A python parser for CRYSTAL output last cell parameters

Primary LanguagePython

Parser for CRYSTAL output last cell parameters

In my common workflow with CRYSTAL (an ab-initio program - that uses localized gaussian basis functions - for electronic structure of periodic systems), I need to read multiple files to extract the cell parameters obtained from geometry optimizations. I build this small script for helping in this task, and to start to refresh my programming habilities.

This script need as argument the filename or a pattern for multiple filenames (between quotation marks) where it will search for final optimized cell parameters. Here is an example using a pattern; it could also need wildcards as used in bash:

./cry_geompars.py "pattern*"

The result is a file named "geom_params.dat", with the parameters tabulated in order. The last lines show the filenames in order, so you can retrive to which file each row of parameters belong. It only writes parameters if there is a final optimized geometry in the file, and only writes the names of such files. Hopefully, the format of the output file could be readed by many programs (i.e. gnuplot, grace, any spreadsheet).

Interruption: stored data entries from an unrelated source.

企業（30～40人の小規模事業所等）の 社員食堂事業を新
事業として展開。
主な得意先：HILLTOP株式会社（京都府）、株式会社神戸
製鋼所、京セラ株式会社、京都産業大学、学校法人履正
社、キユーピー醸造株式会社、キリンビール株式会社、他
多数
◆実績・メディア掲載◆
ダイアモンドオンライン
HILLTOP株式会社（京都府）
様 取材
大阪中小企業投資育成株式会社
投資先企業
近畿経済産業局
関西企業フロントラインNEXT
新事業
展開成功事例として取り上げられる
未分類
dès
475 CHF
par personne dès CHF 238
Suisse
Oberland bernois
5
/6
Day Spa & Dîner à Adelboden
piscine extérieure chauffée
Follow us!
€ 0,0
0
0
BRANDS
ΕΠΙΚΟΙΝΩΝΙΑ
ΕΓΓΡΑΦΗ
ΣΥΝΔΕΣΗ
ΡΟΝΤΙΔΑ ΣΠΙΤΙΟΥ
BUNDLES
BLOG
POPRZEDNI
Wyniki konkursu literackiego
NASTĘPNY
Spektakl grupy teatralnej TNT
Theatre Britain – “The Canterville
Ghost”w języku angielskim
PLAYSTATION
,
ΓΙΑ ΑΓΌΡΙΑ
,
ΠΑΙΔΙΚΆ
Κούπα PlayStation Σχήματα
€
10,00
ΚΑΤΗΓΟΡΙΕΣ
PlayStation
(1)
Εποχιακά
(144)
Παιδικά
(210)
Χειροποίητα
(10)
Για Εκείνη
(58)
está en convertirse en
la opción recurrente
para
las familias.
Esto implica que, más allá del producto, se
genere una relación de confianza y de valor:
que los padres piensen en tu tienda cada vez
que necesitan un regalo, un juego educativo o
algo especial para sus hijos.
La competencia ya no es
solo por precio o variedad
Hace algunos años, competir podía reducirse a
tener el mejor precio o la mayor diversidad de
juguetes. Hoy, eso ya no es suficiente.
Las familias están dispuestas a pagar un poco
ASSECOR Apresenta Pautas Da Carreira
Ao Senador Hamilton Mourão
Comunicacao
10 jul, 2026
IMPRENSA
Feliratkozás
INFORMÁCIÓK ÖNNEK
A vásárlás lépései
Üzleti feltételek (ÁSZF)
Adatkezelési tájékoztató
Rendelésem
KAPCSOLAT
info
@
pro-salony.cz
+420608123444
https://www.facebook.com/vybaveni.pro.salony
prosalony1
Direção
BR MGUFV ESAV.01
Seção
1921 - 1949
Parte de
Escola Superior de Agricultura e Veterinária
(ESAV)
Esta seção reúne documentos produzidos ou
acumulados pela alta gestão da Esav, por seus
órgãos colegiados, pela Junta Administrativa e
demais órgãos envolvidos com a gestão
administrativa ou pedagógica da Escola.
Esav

For now, it reads files only in the folder of excecution. If want to test it, in the CRYSTAL web tutorials you can find this i/o files list: http://tutorials.crystalsolutions.eu/tutorial.html?td=optgeom&tf=opt_tut#inplist . It's designed for reading CRYSTAL14 output, so it might not work with newer or older versions.

I hope this can be useful for any other. If you have any comment, I'm very glad to hear it.